Task statement: For the copy, please give all of the data again exactly and leave the pictures out.

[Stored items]
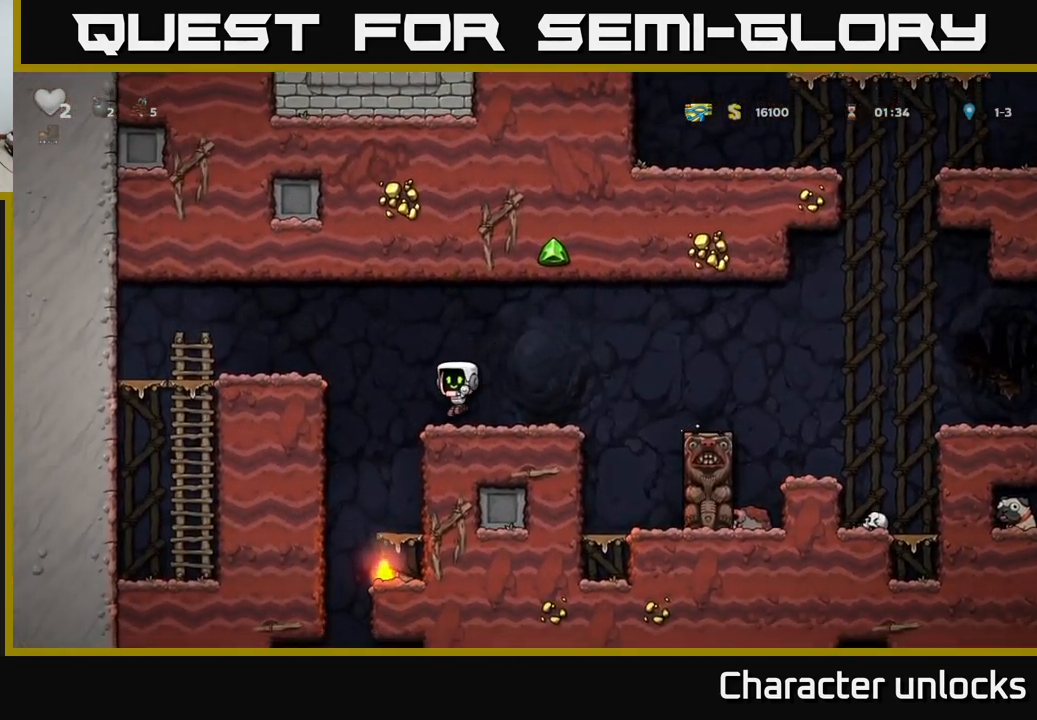
{"buttons": ["DPAD_DOWN"], "left_stick": "center", "events": [[50, "DPAD_LEFT", "up"], [333, "DPAD_RIGHT", "down"], [417, "DPAD_DOWN", "down"], [433, "DPAD_RIGHT", "up"]]}
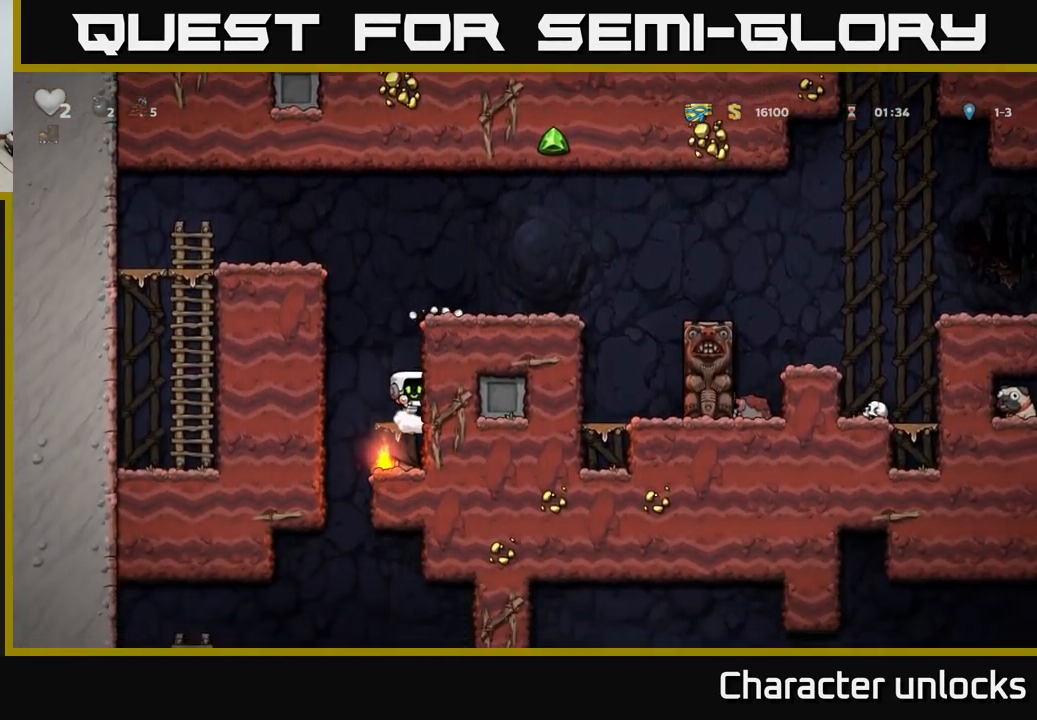
{"buttons": ["DPAD_LEFT"], "left_stick": "center", "events": [[33, "A", "down"], [183, "A", "up"], [350, "X", "down"], [450, "DPAD_LEFT", "down"], [467, "DPAD_DOWN", "up"], [500, "X", "up"]]}
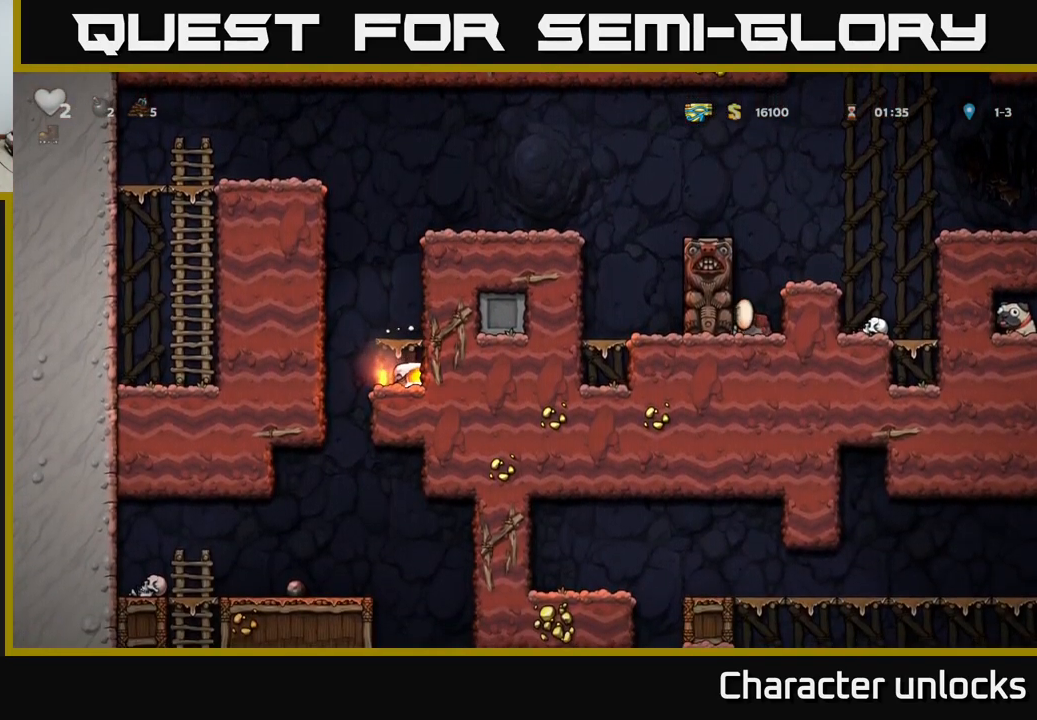
{"buttons": [], "left_stick": "center", "events": [[133, "DPAD_LEFT", "up"]]}
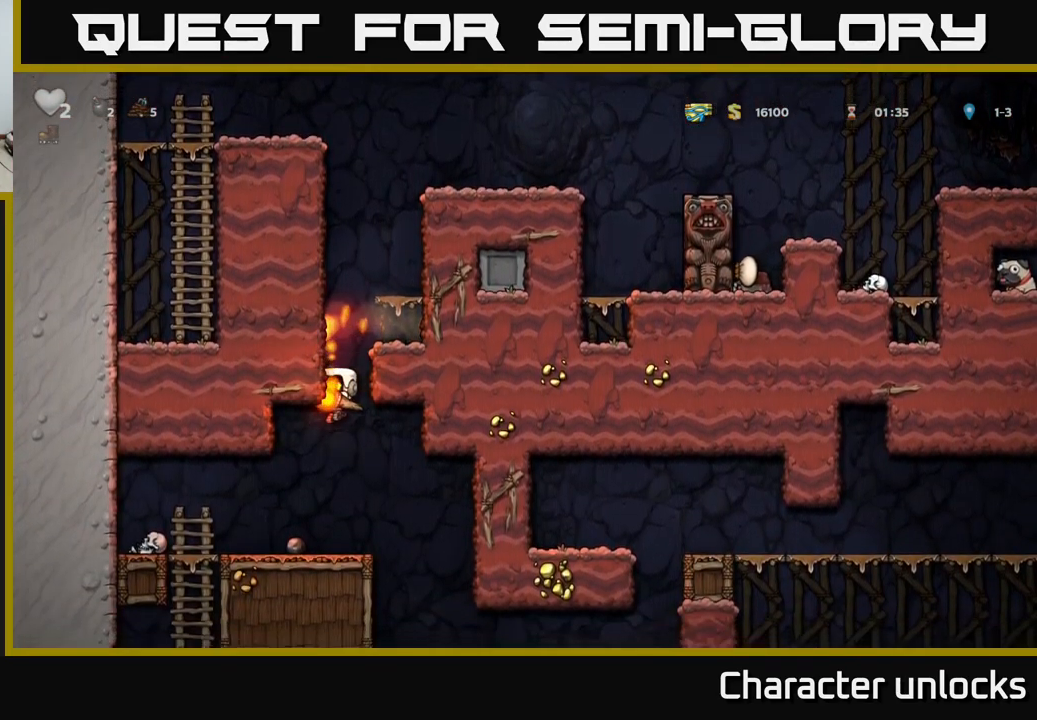
{"buttons": ["DPAD_RIGHT"], "left_stick": "center", "events": [[383, "DPAD_RIGHT", "down"]]}
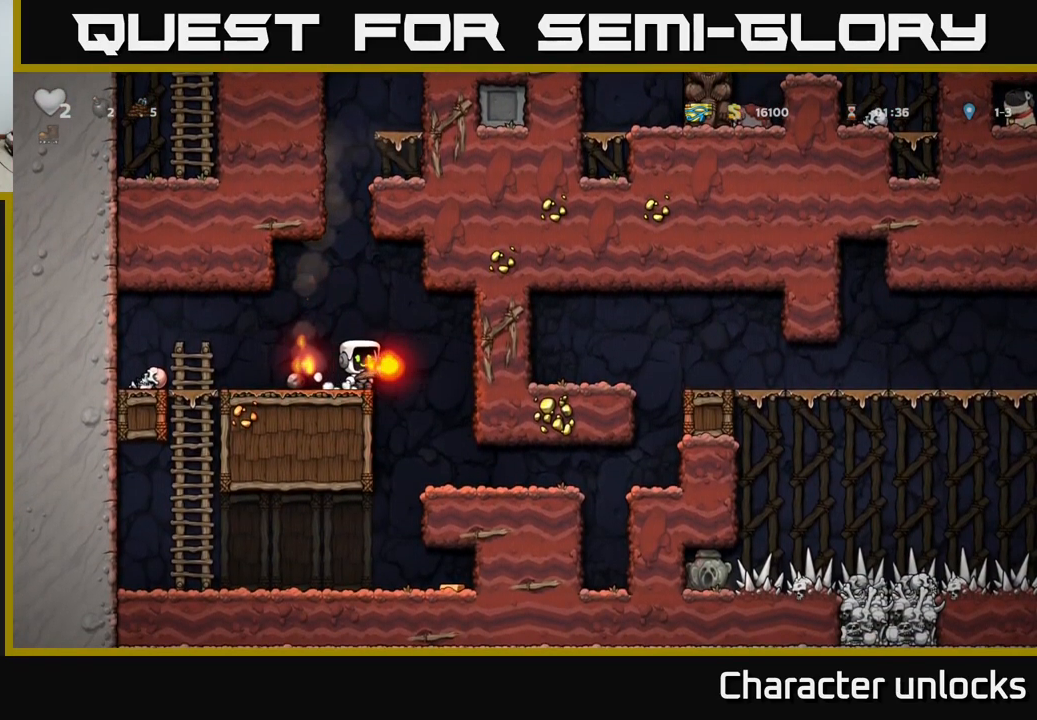
{"buttons": [], "left_stick": "center", "events": [[83, "DPAD_RIGHT", "up"], [300, "DPAD_LEFT", "down"], [450, "DPAD_LEFT", "up"]]}
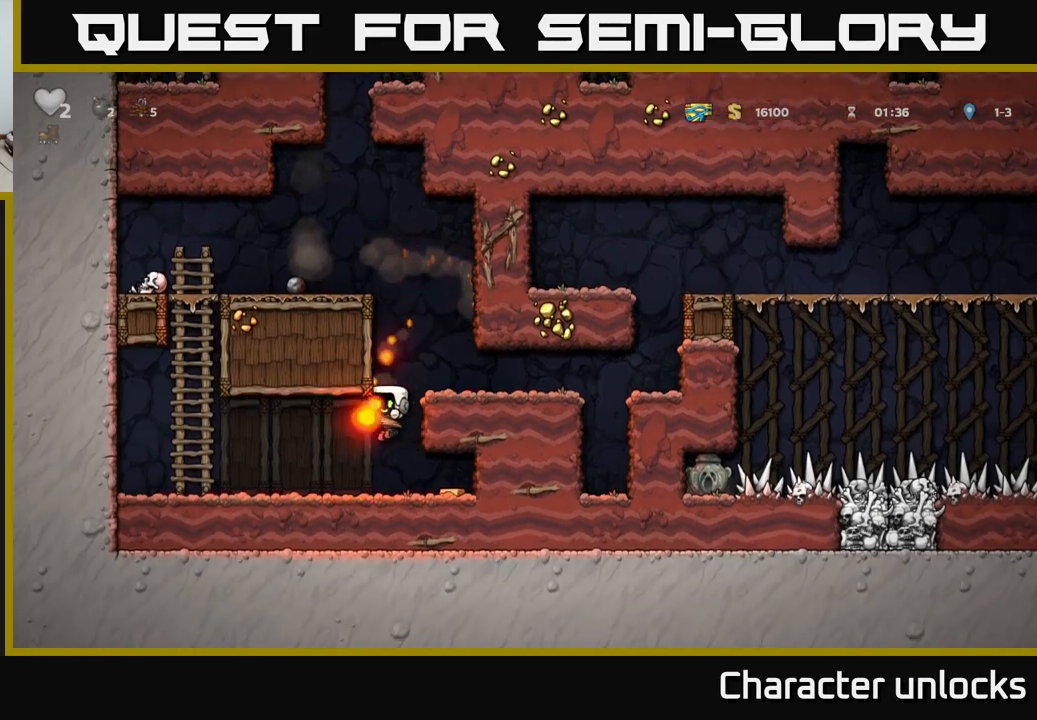
{"buttons": ["DPAD_LEFT"], "left_stick": "center", "events": [[67, "DPAD_RIGHT", "down"], [350, "DPAD_RIGHT", "up"], [384, "DPAD_LEFT", "down"]]}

Response:
{"buttons": ["DPAD_DOWN"], "left_stick": "center", "events": [[50, "DPAD_LEFT", "up"], [333, "DPAD_RIGHT", "down"], [417, "DPAD_DOWN", "down"], [433, "DPAD_RIGHT", "up"]]}
{"buttons": ["DPAD_LEFT"], "left_stick": "center", "events": [[33, "A", "down"], [183, "A", "up"], [350, "X", "down"], [450, "DPAD_LEFT", "down"], [467, "DPAD_DOWN", "up"], [500, "X", "up"]]}
{"buttons": [], "left_stick": "center", "events": [[133, "DPAD_LEFT", "up"]]}
{"buttons": ["DPAD_RIGHT"], "left_stick": "center", "events": [[383, "DPAD_RIGHT", "down"]]}
{"buttons": [], "left_stick": "center", "events": [[83, "DPAD_RIGHT", "up"], [300, "DPAD_LEFT", "down"], [450, "DPAD_LEFT", "up"]]}
{"buttons": ["DPAD_LEFT"], "left_stick": "center", "events": [[67, "DPAD_RIGHT", "down"], [350, "DPAD_RIGHT", "up"], [384, "DPAD_LEFT", "down"]]}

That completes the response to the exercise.